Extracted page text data

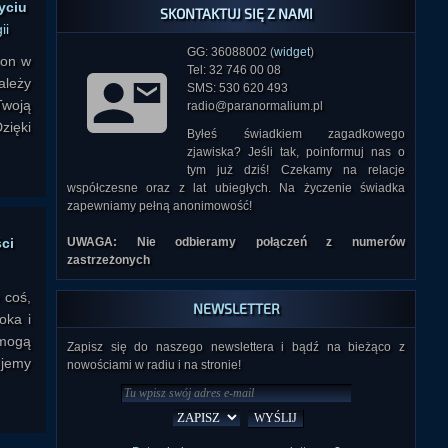
yciu
SKONTAKTUJ SIĘ Z NAMI
ii
GG: 36088002 (
widget
)
 on w
Tel: 32 746 00 08
ależy
SMS: 530 620 493
Twoją
radio@paranormalium.pl
zięki
Byłeś świadkiem zagadkowego
zjawiska? Jeśli tak, poinformuj nas o
tym już dziś! Czekamy na relacje
współczesne oraz z lat ubiegłych. Na życzenie świadka
zapewniamy pełną anonimowość!
ci
UWAGA: Nie odbieramy połączeń z numerów
zastrzeżonych
 coś,
NEWSLETTER
oka i
 mogą
Zapisz się do naszego newslettera i bądź na bieżąco z
ujemy
nowościami w radiu i na stronie!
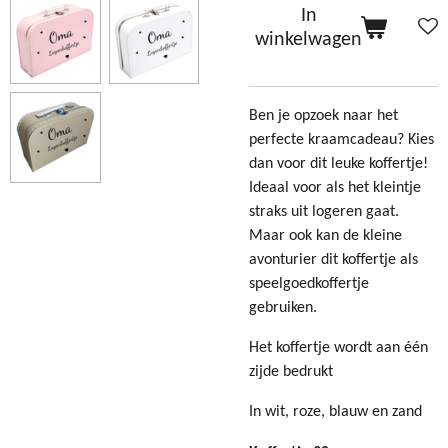
In
winkelwagen
Ben je opzoek naar het
perfecte kraamcadeau? Kies
dan voor dit leuke koffertje!
Ideaal voor als het kleintje
straks uit logeren gaat.
Maar ook kan de kleine
avonturier dit koffertje als
speelgoedkoffertje
gebruiken.
Het koffertje wordt aan één
zijde bedrukt
In wit, roze, blauw en zand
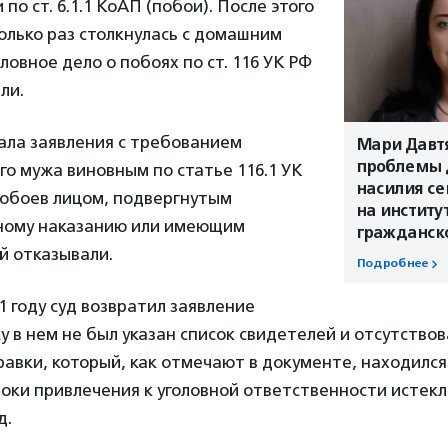
о ст. 6.1.1 КоАП (побои). После этого
олько раз столкнулась с домашним
ловное дело о побоях по ст. 116 УК РФ
ли.
ла заявления с требованием
Мари Давт
проблемы 
о мужа виновным по статье 116.1 УК
насилия се
побоев лицом, подвергнутым
на институ
ному наказанию или имеющим
гражданск
ей отказывали.
Подробнее
1 году суд возвратил заявление
ку в нем не был указан список свидетелей и отсутство
авки, который, как отмечают в документе, находился 
роки привлечения к уголовной ответственности истек
д.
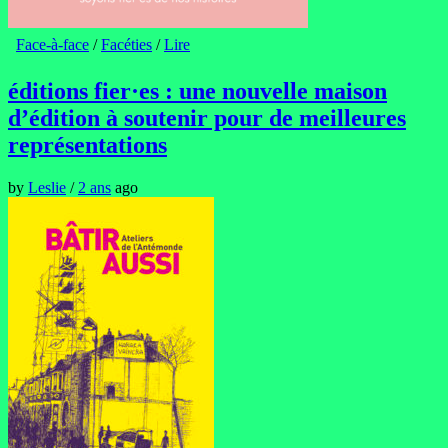
Face-à-face
/
Facéties
/
Lire
éditions fier·es : une nouvelle maison
d’édition à soutenir pour de meilleures
représentations
by
Leslie
/
2 ans
ago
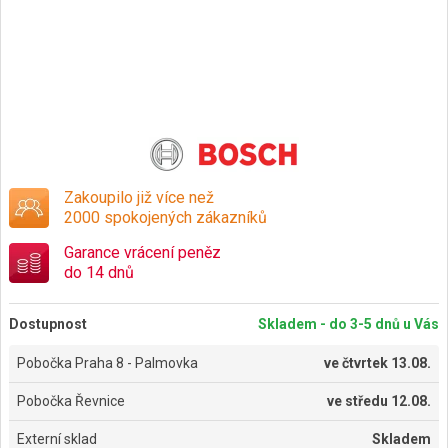
Zakoupilo již více než
2000 spokojených zákazníků
Garance vrácení peněz
do 14 dnů
Dostupnost
Skladem - do 3-5 dnů u Vás
Pobočka Praha 8 - Palmovka
ve
čtvrtek 13.08.
Pobočka Řevnice
ve
středu 12.08.
Externí sklad
Skladem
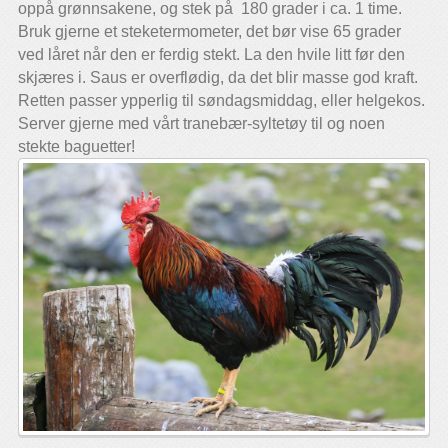
oppå grønnsakene, og stek på 180 grader i ca. 1 time.
Bruk gjerne et steketermometer, det bør vise 65 grader
ved låret når den er ferdig stekt. La den hvile litt før den
skjæres i. Saus er overflødig, da det blir masse god kraft.
Retten passer ypperlig til søndagsmiddag, eller helgekos.
Server gjerne med vårt tranebær-syltetøy til og noen
stekte baguetter!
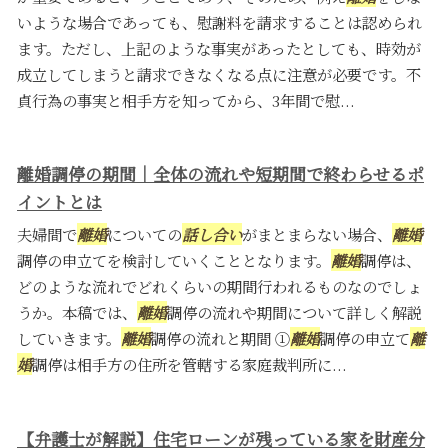
いような場合であっても、慰謝料を請求することは認められ
ます。ただし、上記のような事実があったとしても、時効が
成立してしまうと請求できなくなる点に注意が必要です。不
貞行為の事実と相手方を知ってから、3年間で慰...
離婚調停の期間｜全体の流れや短期間で終わらせるポ
イントとは
夫婦間で
離婚
についての
話し合い
がまとまらない場合、
離婚
調停の申立てを検討していくこととなります。
離婚
調停は、
どのような流れでどれくらいの期間行われるものなのでしょ
うか。本稿では、
離婚
調停の流れや期間について詳しく解説
していきます。
離婚
調停の流れと期間 ①
離婚
調停の申立て
離
婚
調停は相手方の住所を管轄する家庭裁判所に...
【弁護士が解説】住宅ローンが残っている家を財産分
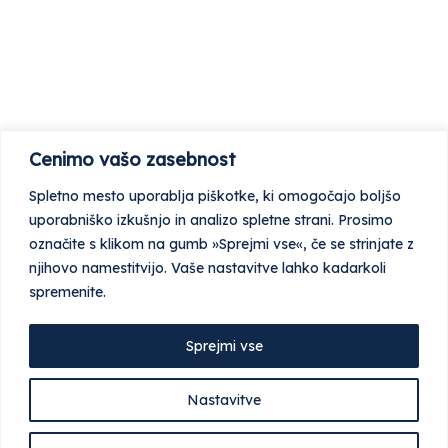
Cenimo vašo zasebnost
Spletno mesto uporablja piškotke, ki omogočajo boljšo
uporabniško izkušnjo in analizo spletne strani. Prosimo
označite s klikom na gumb »Sprejmi vse«, če se strinjate z
njihovo namestitvijo. Vaše nastavitve lahko kadarkoli
spremenite.
Sprejmi vse
Nastavitve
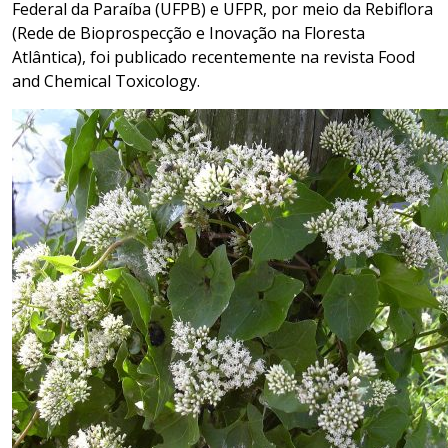
Federal da Paraíba (UFPB) e UFPR, por meio da Rebiflora
(Rede de Bioprospecção e Inovação na Floresta
Atlântica), foi publicado recentemente na revista Food
and Chemical Toxicology.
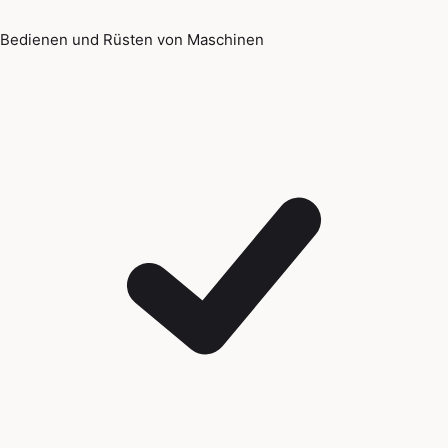
Bedienen und Rüsten von Maschinen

Task instructions: Write out the section of the lines that begins with the line containing "Face-à-face" and ends with the line containing "stekte baguetter!", with both of those lines included. Omit the pictures from your answer.

Answer to the exercise:
Face-à-face
/
Facéties
/
Lire
éditions fier·es : une nouvelle maison
d’édition à soutenir pour de meilleures
représentations
by
Leslie
/
2 ans
ago
Zakoupilo již více než
2000 spokojených zákazníků
Garance vrácení peněz
do 14 dnů
Dostupnost
Skladem - do 3-5 dnů u Vás
Pobočka Praha 8 - Palmovka
ve
čtvrtek 13.08.
Pobočka Řevnice
ve
středu 12.08.
Externí sklad
Skladem
oppå grønnsakene, og stek på 180 grader i ca. 1 time.
Bruk gjerne et steketermometer, det bør vise 65 grader
ved låret når den er ferdig stekt. La den hvile litt før den
skjæres i. Saus er overflødig, da det blir masse god kraft.
Retten passer ypperlig til søndagsmiddag, eller helgekos.
Server gjerne med vårt tranebær-syltetøy til og noen
stekte baguetter!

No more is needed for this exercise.